* **The data**
■ ■ ■ ■

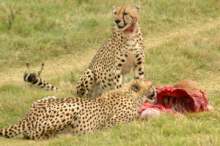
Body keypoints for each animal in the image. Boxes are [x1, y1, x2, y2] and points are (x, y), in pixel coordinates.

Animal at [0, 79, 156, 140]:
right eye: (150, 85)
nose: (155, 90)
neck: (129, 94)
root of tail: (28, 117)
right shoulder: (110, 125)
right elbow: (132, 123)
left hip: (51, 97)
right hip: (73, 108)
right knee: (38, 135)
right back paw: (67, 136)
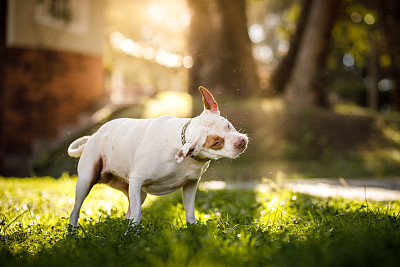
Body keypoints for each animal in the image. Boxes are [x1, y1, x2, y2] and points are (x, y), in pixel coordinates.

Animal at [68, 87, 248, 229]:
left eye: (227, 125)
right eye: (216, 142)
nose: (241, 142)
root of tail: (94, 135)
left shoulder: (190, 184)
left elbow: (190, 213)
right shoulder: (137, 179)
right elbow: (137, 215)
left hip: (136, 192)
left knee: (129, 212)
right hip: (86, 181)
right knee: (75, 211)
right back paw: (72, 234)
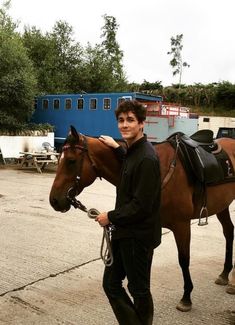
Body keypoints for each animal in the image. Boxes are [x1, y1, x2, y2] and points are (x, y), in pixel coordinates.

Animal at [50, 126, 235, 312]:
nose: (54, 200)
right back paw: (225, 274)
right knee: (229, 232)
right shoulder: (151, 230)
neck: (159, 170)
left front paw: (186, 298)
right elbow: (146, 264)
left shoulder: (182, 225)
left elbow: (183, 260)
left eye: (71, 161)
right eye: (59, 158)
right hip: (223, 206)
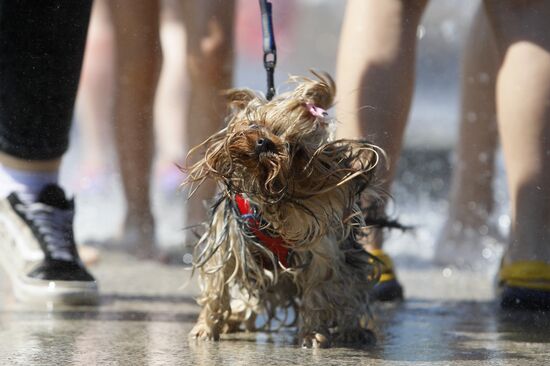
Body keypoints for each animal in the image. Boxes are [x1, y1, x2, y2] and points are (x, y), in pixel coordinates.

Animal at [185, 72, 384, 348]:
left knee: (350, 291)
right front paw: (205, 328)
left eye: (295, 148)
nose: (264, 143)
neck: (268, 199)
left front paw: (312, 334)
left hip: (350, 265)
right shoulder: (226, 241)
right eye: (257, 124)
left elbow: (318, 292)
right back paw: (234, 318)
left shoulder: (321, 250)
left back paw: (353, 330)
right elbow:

■ ■ ■ ■

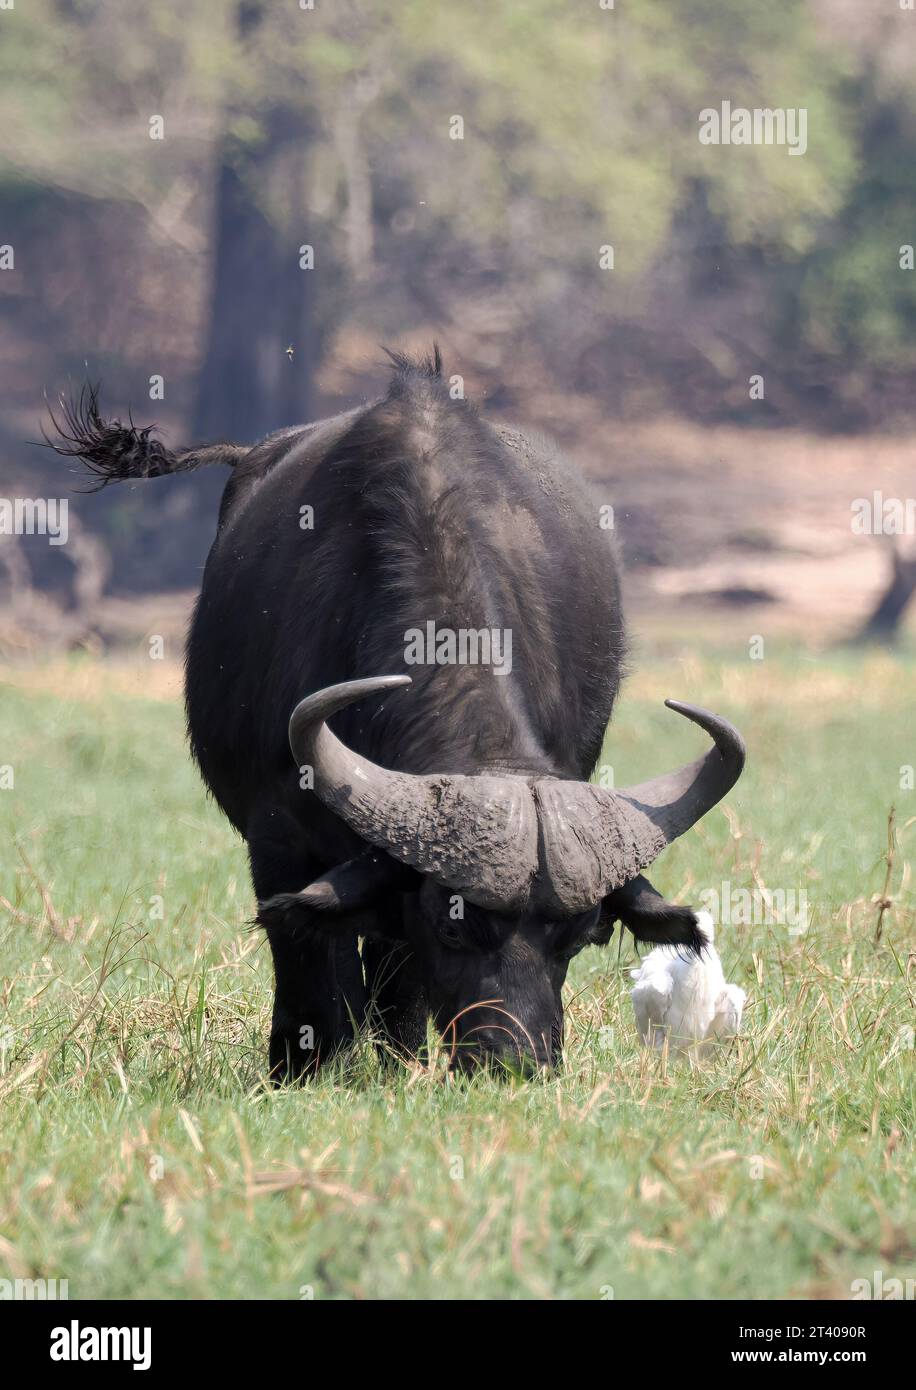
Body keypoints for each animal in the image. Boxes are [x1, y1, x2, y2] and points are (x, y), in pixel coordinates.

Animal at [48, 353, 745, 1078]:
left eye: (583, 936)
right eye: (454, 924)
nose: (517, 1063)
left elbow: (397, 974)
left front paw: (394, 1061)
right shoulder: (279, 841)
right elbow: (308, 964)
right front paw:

■ ■ ■ ■

* **Task statement**
All lines containing "back" in the material above should appear in your reply, copied exactly.

* **Result of this task**
right back paw: (67, 136)
right back paw: (72, 234)
right back paw: (225, 274)
right back paw: (234, 318)
left back paw: (353, 330)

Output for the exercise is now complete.